Mereka sebenarnya tidak percaya itu karena mereka sudah tahu kondisi nyata dari sistem ujian yg ada itu memang tidak patut untuk dipercayai. Akhirnya berapa biaya yang mesti dikeluarkan hanya untuk menyaring/menyeleksi siapa yg berhak lulus atau masuk. Nah kalo ujian nasional hanya digunakan hanya sekedar begitu2 saja lebih baik Ujian Nasional ditiadakan saja, tidak perlu lagi ada ujian nasional, nambahin utang negara saja… Mikir…makanya mikir… siapa yg mesti mikir yah?
Sedikit Menyoroti Depdiknas
Saat ini sebenarnya banyak lembaga yg dibuat di lembaga departemen pendidikan tetapi fungsinya tidak optimal alias mlempem, eeee malah dibuat lembaga lain. Misalnya ada yg namanya “Pusat Kurikulum”, “Pusat Penilain Pendidikan” karena tidak begitu intens kinerjanya malah dibikin lagi BSNP. Apa-an tuh. Gaya seperti inilah pemborosan akan semakin besar, tetapi hasilnya tidak sepadan. “Rasanya” Mendiknas sekarang ini semakin jelek kinerjanya, mengatasi ujian saja “selalu gagal”. Sistem ujian dijadikannya ajang “bisnis” dengan membuat lembaga-baru seperti BSNP. Kalo menurut saya menteri kita ini tidak cocok lagi, mengingat latar belakang pendidikannya memang tidak sesuai, meskipun pekerjaannya dosen. Semestinya yg bisa didudukan sebagai menteri pendidikan adalah orang yg mengerti tentang menajemen pendidikan. Lah menteri pendidikan orang yg berlatar belakang manajemen ekonomi/bisnis. Yah wis…

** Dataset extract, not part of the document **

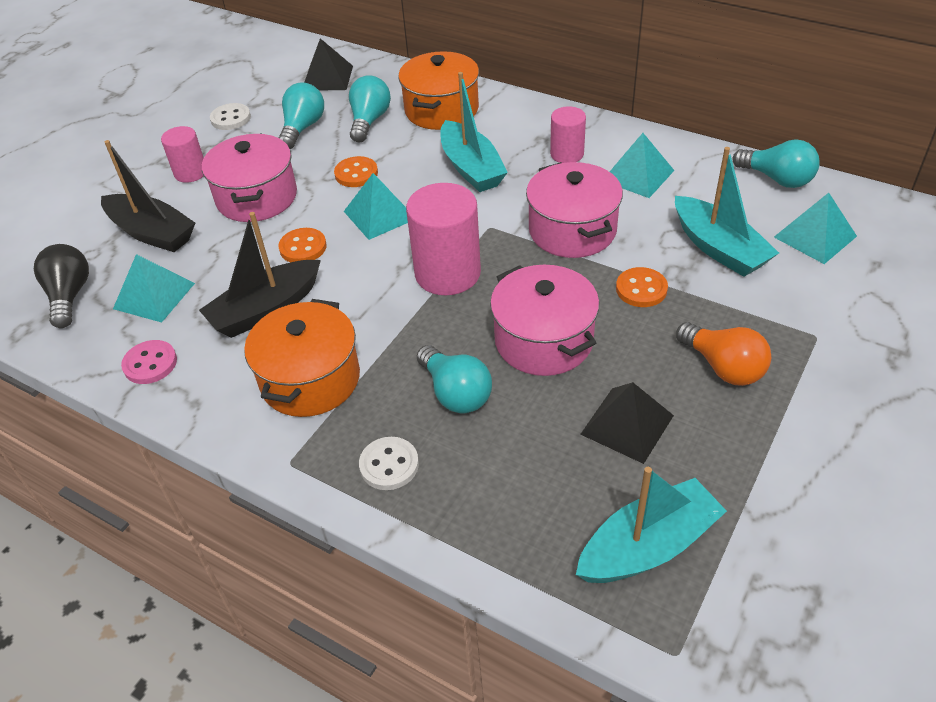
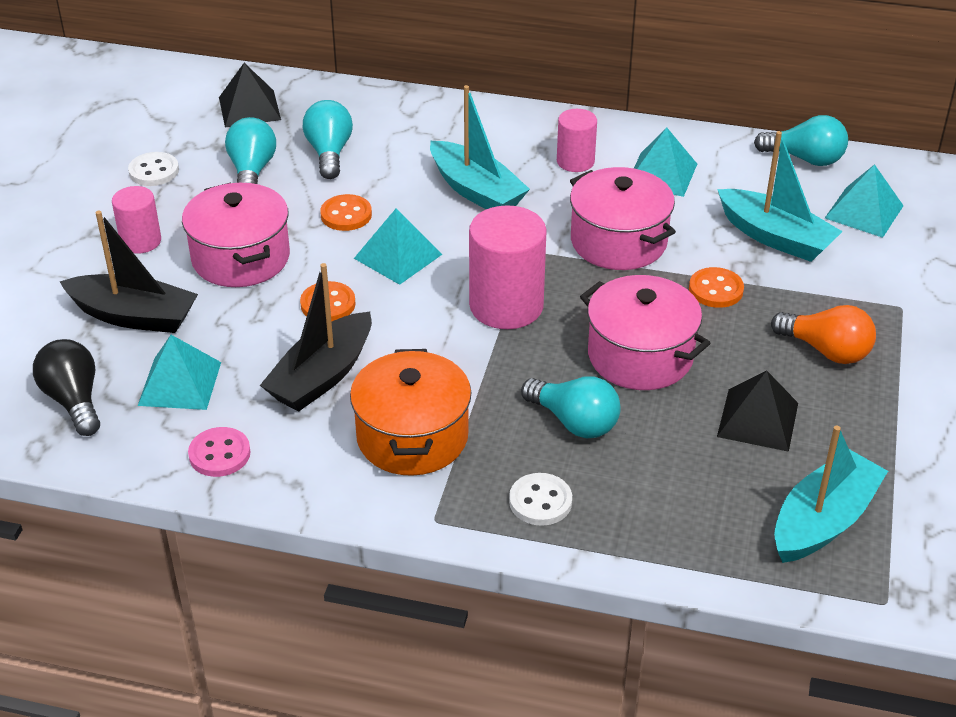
camera: 20 degrees left, 5 degrees down
(441, 110) = (409, 130): orange pot -> none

Mungkin yang penyeragaman ujian tetap harus ada per propinsi gitu kalee…
Tapi saya pernah dengar obrolan: kadang2 ada sekolah yang nakal untuk menaikkan pamor sekolahnya nilai-2 anak muridnya di mark-up supaya lulus semua kalau sistimnya ujian lokalan.. jadi gimana dong?!
Menterinya ahli bisnis, makanya pendidikannya dibisniskan .. klop kan?!